[Records from a data source]

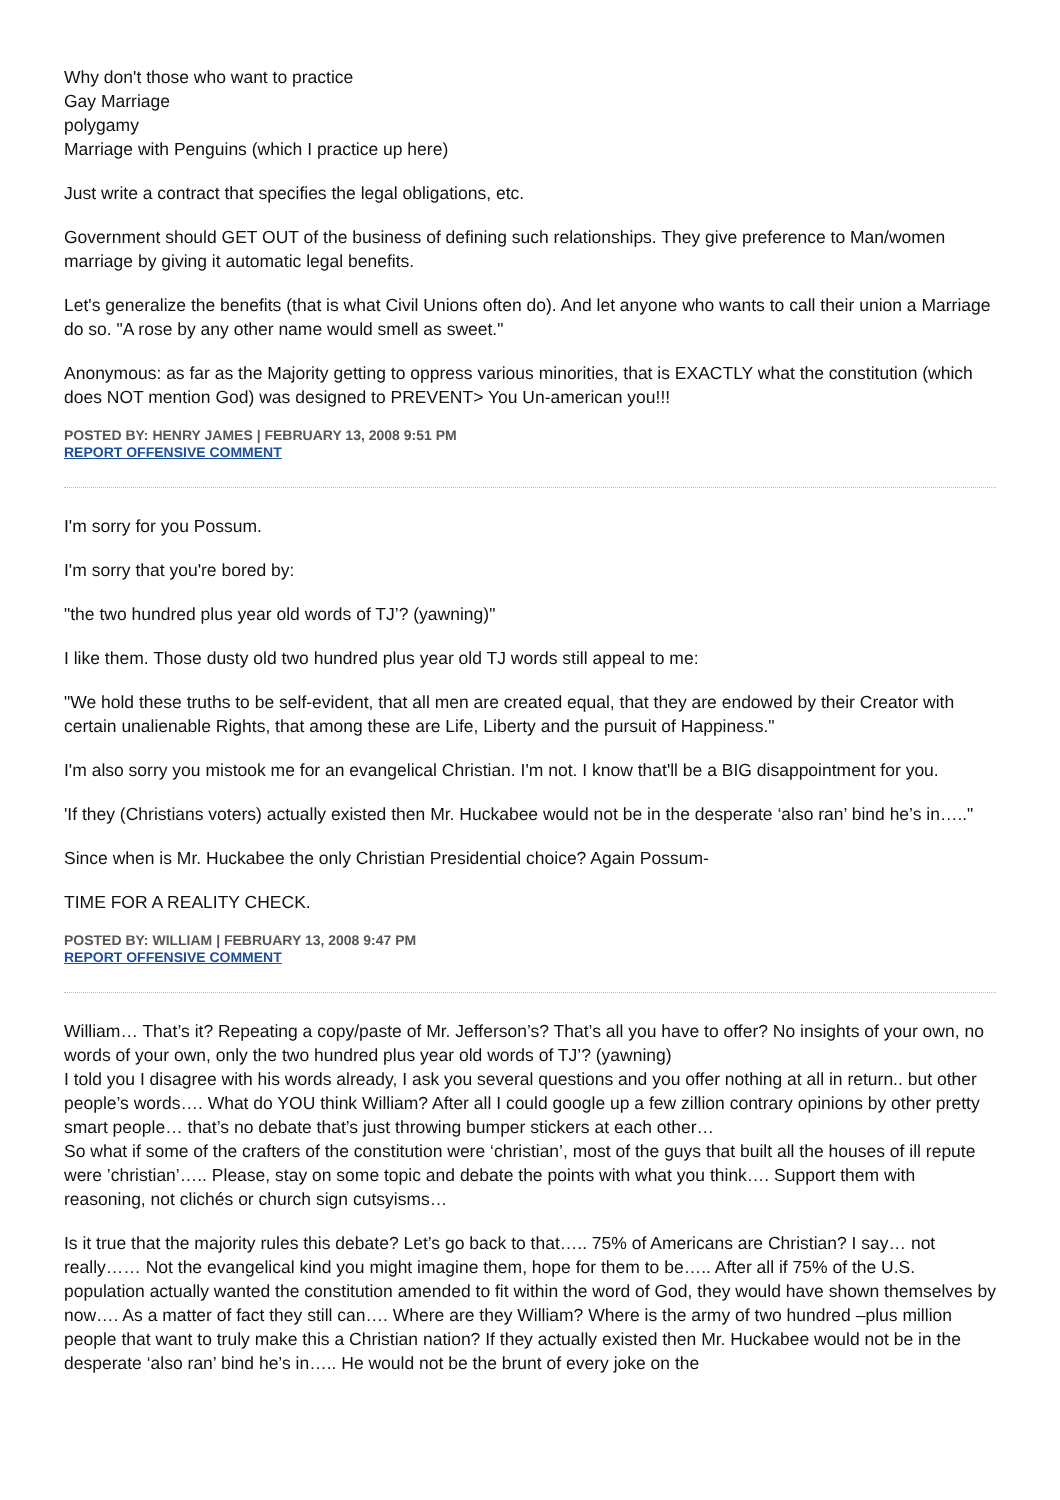Why don't those who want to practice
Gay Marriage
polygamy
Marriage with Penguins (which I practice up here)
Just write a contract that specifies the legal obligations, etc.
Government should GET OUT of the business of defining such relationships. They give preference to Man/women marriage by giving it automatic legal benefits.
Let's generalize the benefits (that is what Civil Unions often do). And let anyone who wants to call their union a Marriage do so. "A rose by any other name would smell as sweet."
Anonymous: as far as the Majority getting to oppress various minorities, that is EXACTLY what the constitution (which does NOT mention God) was designed to PREVENT> You Un-american you!!!
POSTED BY: HENRY JAMES | FEBRUARY 13, 2008 9:51 PM
REPORT OFFENSIVE COMMENT
I'm sorry for you Possum.
I'm sorry that you're bored by:
"the two hundred plus year old words of TJ’? (yawning)"
I like them. Those dusty old two hundred plus year old TJ words still appeal to me:
"We hold these truths to be self-evident, that all men are created equal, that they are endowed by their Creator with certain unalienable Rights, that among these are Life, Liberty and the pursuit of Happiness."
I'm also sorry you mistook me for an evangelical Christian. I'm not. I know that'll be a BIG disappointment for you.
'If they (Christians voters) actually existed then Mr. Huckabee would not be in the desperate ‘also ran’ bind he’s in….."
Since when is Mr. Huckabee the only Christian Presidential choice? Again Possum-
TIME FOR A REALITY CHECK.
POSTED BY: WILLIAM | FEBRUARY 13, 2008 9:47 PM
REPORT OFFENSIVE COMMENT
William… That’s it? Repeating a copy/paste of Mr. Jefferson’s? That’s all you have to offer? No insights of your own, no words of your own, only the two hundred plus year old words of TJ’? (yawning)
I told you I disagree with his words already, I ask you several questions and you offer nothing at all in return.. but other people’s words…. What do YOU think William? After all I could google up a few zillion contrary opinions by other pretty smart people… that’s no debate that’s just throwing bumper stickers at each other…
So what if some of the crafters of the constitution were ‘christian’, most of the guys that built all the houses of ill repute were ’christian’….. Please, stay on some topic and debate the points with what you think…. Support them with reasoning, not clichés or church sign cutsyisms…
Is it true that the majority rules this debate? Let’s go back to that….. 75% of Americans are Christian? I say… not really…… Not the evangelical kind you might imagine them, hope for them to be….. After all if 75% of the U.S. population actually wanted the constitution amended to fit within the word of God, they would have shown themselves by now…. As a matter of fact they still can…. Where are they William? Where is the army of two hundred –plus million people that want to truly make this a Christian nation? If they actually existed then Mr. Huckabee would not be in the desperate ‘also ran’ bind he’s in….. He would not be the brunt of every joke on the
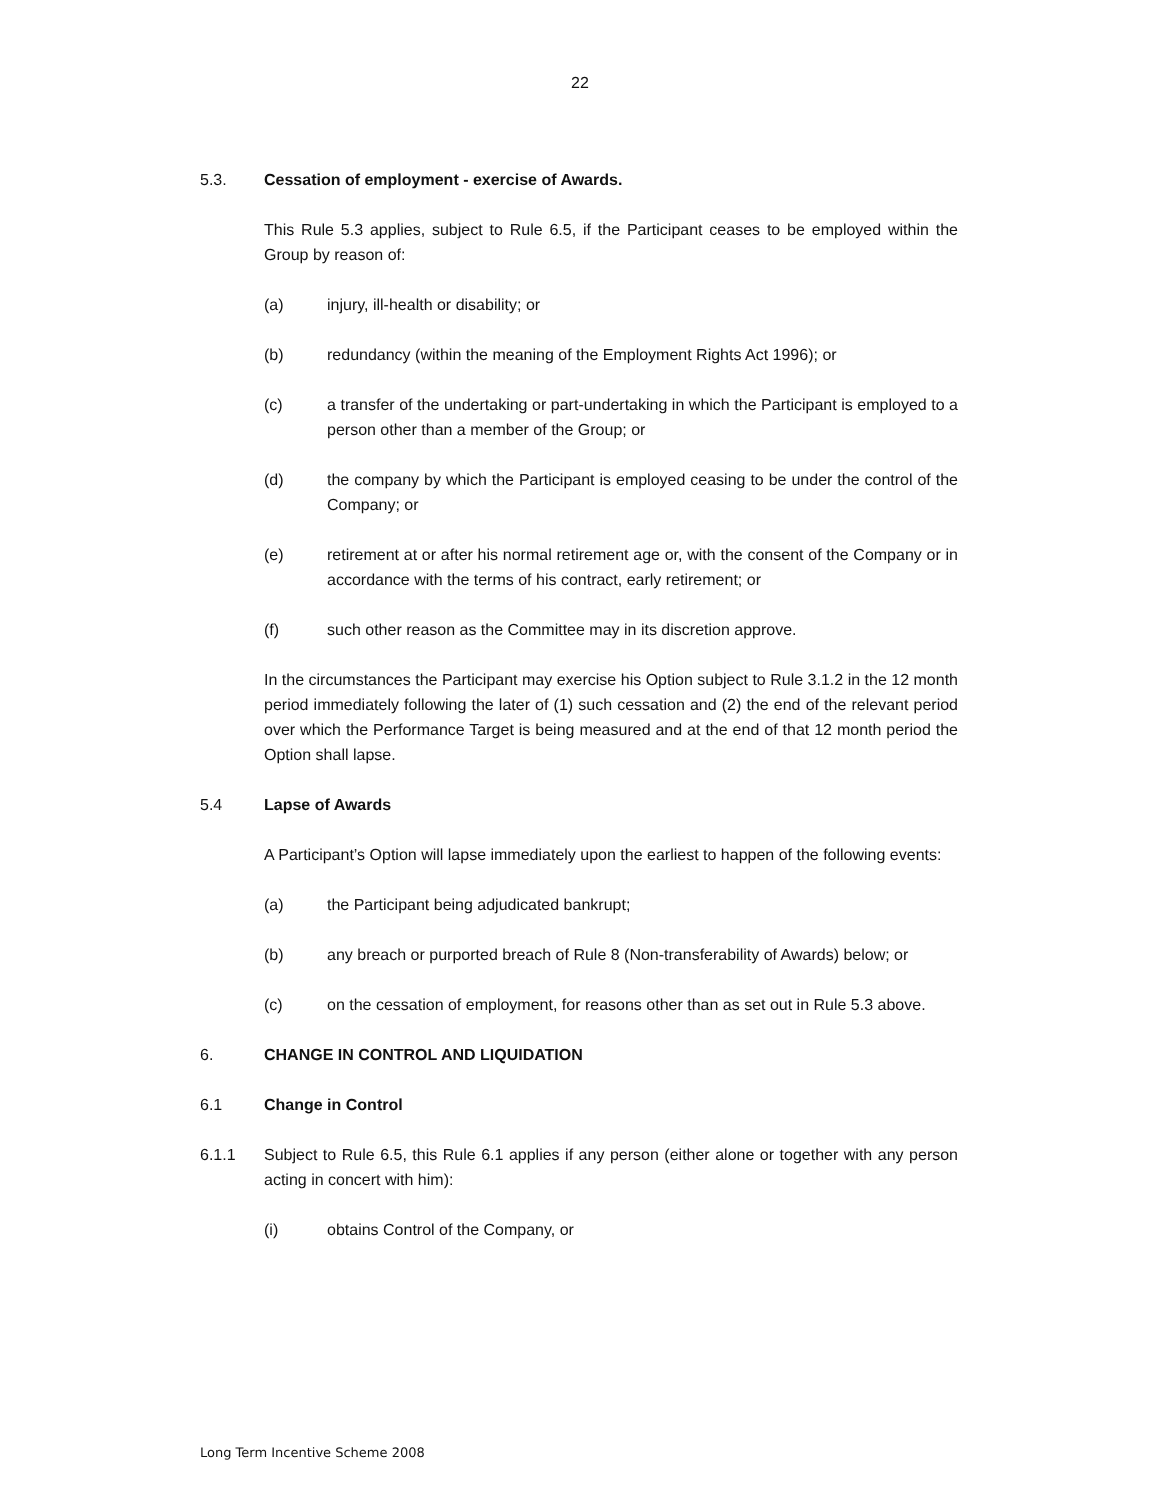22
5.3. Cessation of employment - exercise of Awards.
This Rule 5.3 applies, subject to Rule 6.5, if the Participant ceases to be employed within the Group by reason of:
(a) injury, ill-health or disability; or
(b) redundancy (within the meaning of the Employment Rights Act 1996); or
(c) a transfer of the undertaking or part-undertaking in which the Participant is employed to a person other than a member of the Group; or
(d) the company by which the Participant is employed ceasing to be under the control of the Company; or
(e) retirement at or after his normal retirement age or, with the consent of the Company or in accordance with the terms of his contract, early retirement; or
(f) such other reason as the Committee may in its discretion approve.
In the circumstances the Participant may exercise his Option subject to Rule 3.1.2 in the 12 month period immediately following the later of (1) such cessation and (2) the end of the relevant period over which the Performance Target is being measured and at the end of that 12 month period the Option shall lapse.
5.4 Lapse of Awards
A Participant’s Option will lapse immediately upon the earliest to happen of the following events:
(a) the Participant being adjudicated bankrupt;
(b) any breach or purported breach of Rule 8 (Non-transferability of Awards) below; or
(c) on the cessation of employment, for reasons other than as set out in Rule 5.3 above.
6. CHANGE IN CONTROL AND LIQUIDATION
6.1 Change in Control
6.1.1 Subject to Rule 6.5, this Rule 6.1 applies if any person (either alone or together with any person acting in concert with him):
(i) obtains Control of the Company, or
Long Term Incentive Scheme 2008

#### [Work instruction]
For this exercise, return the data above exactly and leave every picture out.

#### [Exercise output]
Why don't those who want to practice
Gay Marriage
polygamy
Marriage with Penguins (which I practice up here)
Just write a contract that specifies the legal obligations, etc.
Government should GET OUT of the business of defining such relationships. They give preference to Man/women marriage by giving it automatic legal benefits.
Let's generalize the benefits (that is what Civil Unions often do). And let anyone who wants to call their union a Marriage do so. "A rose by any other name would smell as sweet."
Anonymous: as far as the Majority getting to oppress various minorities, that is EXACTLY what the constitution (which does NOT mention God) was designed to PREVENT> You Un-american you!!!
POSTED BY: HENRY JAMES | FEBRUARY 13, 2008 9:51 PM
REPORT OFFENSIVE COMMENT
I'm sorry for you Possum.
I'm sorry that you're bored by:
"the two hundred plus year old words of TJ’? (yawning)"
I like them. Those dusty old two hundred plus year old TJ words still appeal to me:
"We hold these truths to be self-evident, that all men are created equal, that they are endowed by their Creator with certain unalienable Rights, that among these are Life, Liberty and the pursuit of Happiness."
I'm also sorry you mistook me for an evangelical Christian. I'm not. I know that'll be a BIG disappointment for you.
'If they (Christians voters) actually existed then Mr. Huckabee would not be in the desperate ‘also ran’ bind he’s in….."
Since when is Mr. Huckabee the only Christian Presidential choice? Again Possum-
TIME FOR A REALITY CHECK.
POSTED BY: WILLIAM | FEBRUARY 13, 2008 9:47 PM
REPORT OFFENSIVE COMMENT
William… That’s it? Repeating a copy/paste of Mr. Jefferson’s? That’s all you have to offer? No insights of your own, no words of your own, only the two hundred plus year old words of TJ’? (yawning)
I told you I disagree with his words already, I ask you several questions and you offer nothing at all in return.. but other people’s words…. What do YOU think William? After all I could google up a few zillion contrary opinions by other pretty smart people… that’s no debate that’s just throwing bumper stickers at each other…
So what if some of the crafters of the constitution were ‘christian’, most of the guys that built all the houses of ill repute were ’christian’….. Please, stay on some topic and debate the points with what you think…. Support them with reasoning, not clichés or church sign cutsyisms…
Is it true that the majority rules this debate? Let’s go back to that….. 75% of Americans are Christian? I say… not really…… Not the evangelical kind you might imagine them, hope for them to be….. After all if 75% of the U.S. population actually wanted the constitution amended to fit within the word of God, they would have shown themselves by now…. As a matter of fact they still can…. Where are they William? Where is the army of two hundred –plus million people that want to truly make this a Christian nation? If they actually existed then Mr. Huckabee would not be in the desperate ‘also ran’ bind he’s in….. He would not be the brunt of every joke on the
22
5.3. Cessation of employment - exercise of Awards.
This Rule 5.3 applies, subject to Rule 6.5, if the Participant ceases to be employed within the Group by reason of:
(a) injury, ill-health or disability; or
(b) redundancy (within the meaning of the Employment Rights Act 1996); or
(c) a transfer of the undertaking or part-undertaking in which the Participant is employed to a person other than a member of the Group; or
(d) the company by which the Participant is employed ceasing to be under the control of the Company; or
(e) retirement at or after his normal retirement age or, with the consent of the Company or in accordance with the terms of his contract, early retirement; or
(f) such other reason as the Committee may in its discretion approve.
In the circumstances the Participant may exercise his Option subject to Rule 3.1.2 in the 12 month period immediately following the later of (1) such cessation and (2) the end of the relevant period over which the Performance Target is being measured and at the end of that 12 month period the Option shall lapse.
5.4 Lapse of Awards
A Participant’s Option will lapse immediately upon the earliest to happen of the following events:
(a) the Participant being adjudicated bankrupt;
(b) any breach or purported breach of Rule 8 (Non-transferability of Awards) below; or
(c) on the cessation of employment, for reasons other than as set out in Rule 5.3 above.
6. CHANGE IN CONTROL AND LIQUIDATION
6.1 Change in Control
6.1.1 Subject to Rule 6.5, this Rule 6.1 applies if any person (either alone or together with any person acting in concert with him):
(i) obtains Control of the Company, or
Long Term Incentive Scheme 2008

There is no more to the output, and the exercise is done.